主VM接收的所有输入都通过一个称为日志通道的网络连接发送到备份VM。对于服务器工作负载，主要的输入流量是网络和磁盘。为了确保备份VM以与主VM相同的方式执行非确定性操作，需要传输额外的信息(如下面的2.1节所述)。结果是备份VM总是与主VM执行相同。但是，备份VM的输出会被系统管理程序删除，因此只有主VM产生返回给客户机的实际输出。如第2.2节所述，主VM和备份VM遵循特定的协议，包括备份VM的显式确认，以确保在主VM失败时不会丢失任何数据。

A crucial issue that is not discussed much in previous work is the actual process of determining quickly whether a primary or backup VM has failed. Our system uses a combination of heartbeating between the relevant servers and monitoring of the traffic on the logging channel.

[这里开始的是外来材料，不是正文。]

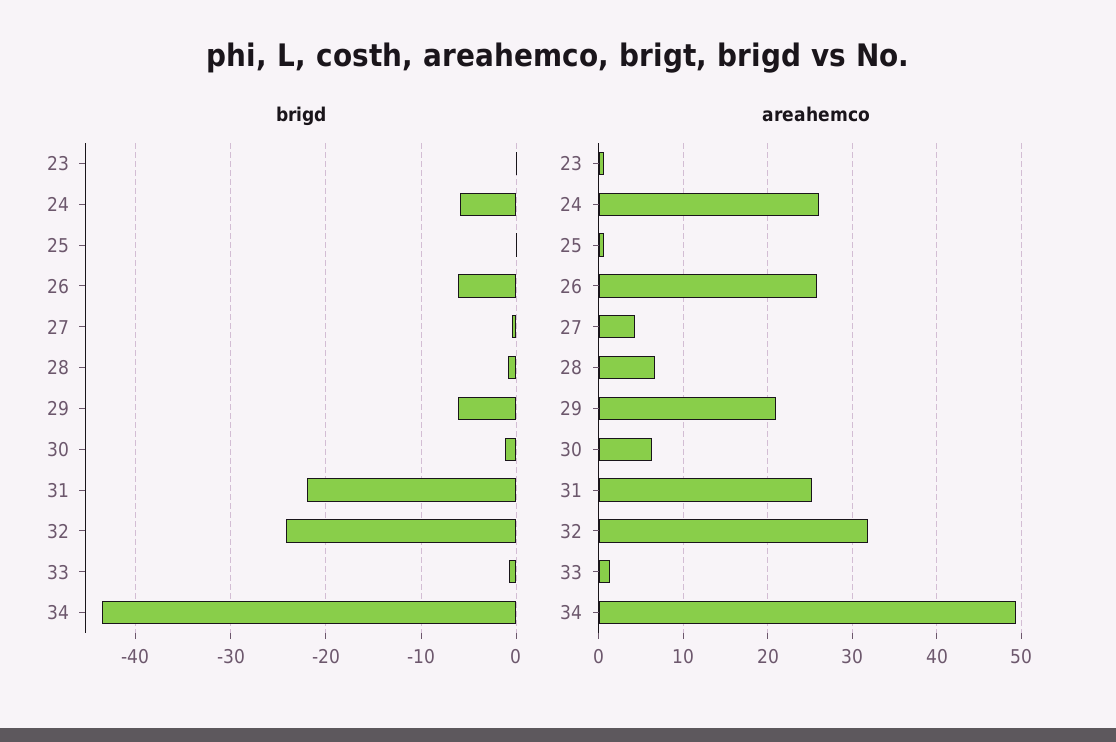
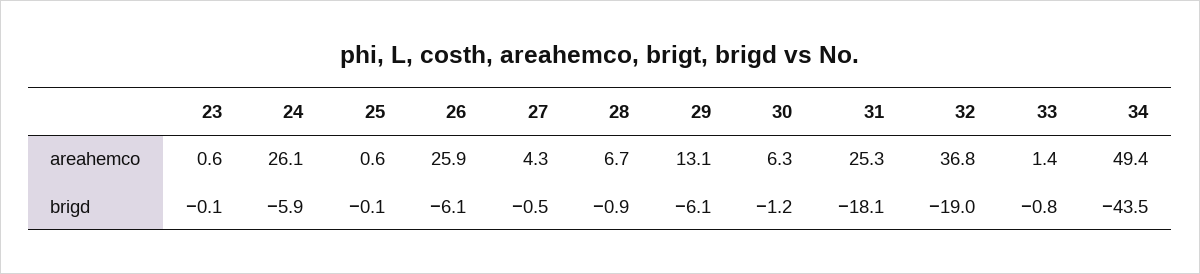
  {
    "brigd": {
      "23": -0.1,
      "24": -5.9,
      "25": -0.1,
      "26": -6.1,
      "27": -0.5,
      "28": -0.9,
      "29": -6.1,
      "30": -1.2,
-     "31": -22,
+     "31": -18.1,
-     "32": -24,
+     "32": -19,
      "33": -0.8,
      "34": -43.5
    },
    "areahemco": {
      "23": 0.6,
      "24": 26.1,
      "25": 0.6,
      "26": 25.9,
      "27": 4.3,
      "28": 6.7,
-     "29": 21,
+     "29": 13.1,
      "30": 6.3,
      "31": 25.3,
-     "32": 32,
+     "32": 36.8,
      "33": 1.4,
      "34": 49.4
    }
  }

In addition, we must ensure that only one of the primary or backup VM takes over execution, even if there is a split-brain situation where the primary and backup servers have lost communication with each other.

在之前的工作中没有过多讨论的一个关键问题是快速确定主虚拟机或备份虚拟机是否发生故障的实际过程。我们的系统结合使用相关服务器之间的心跳和日志通道上的流量监控。此外，我们必须确保只有主虚拟机或备份虚拟机中的一个接管执行，即使存在主备服务器失去通信的裂脑情况。

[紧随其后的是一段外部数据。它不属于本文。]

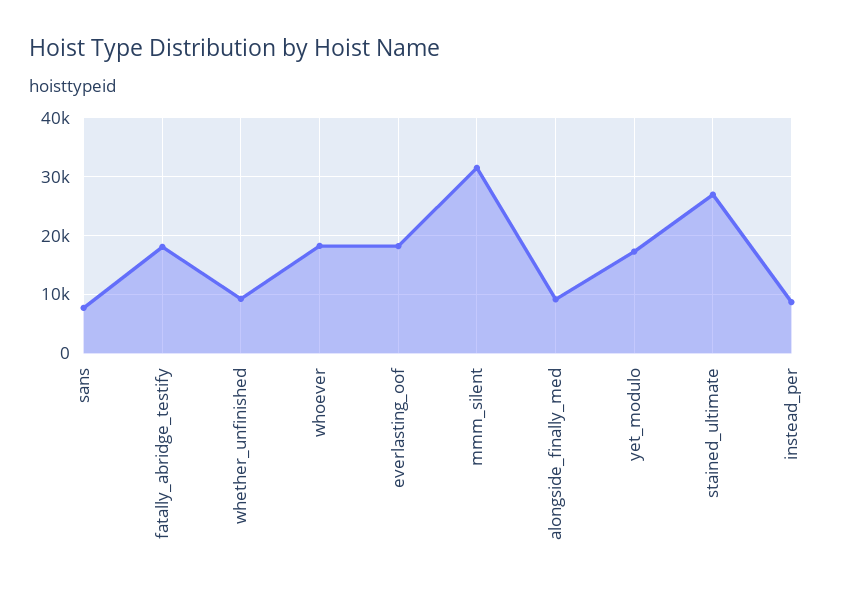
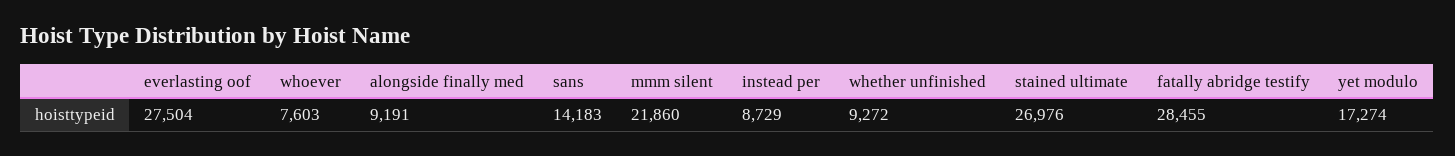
  {
-   "sans": 8000,
+   "sans": 14183,
-   "fatally_abridge_testify": 18000,
+   "fatally_abridge_testify": 28455,
    "whether_unfinished": 9272,
-   "whoever": 18000,
+   "whoever": 7603,
-   "everlasting_oof": 18000,
+   "everlasting_oof": 27504,
-   "mmm_silent": 32000,
+   "mmm_silent": 21860,
    "alongside_finally_med": 9191,
    "yet_modulo": 17274,
    "stained_ultimate": 26976,
    "instead_per": 8729
  }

In the following sections, we provide more details on several important areas. In Section 2.1, we give some details on the deterministic replay technology that ensures that primary and backup VMs are kept in sync via the information sent over the logging channel. In Section 2.2, we describe a fundamental rule of our FT protocol that ensures that no data is lost if the primary fails. In Section 2.3, we describe our methods for detecting and responding to a failure in a correct fashion.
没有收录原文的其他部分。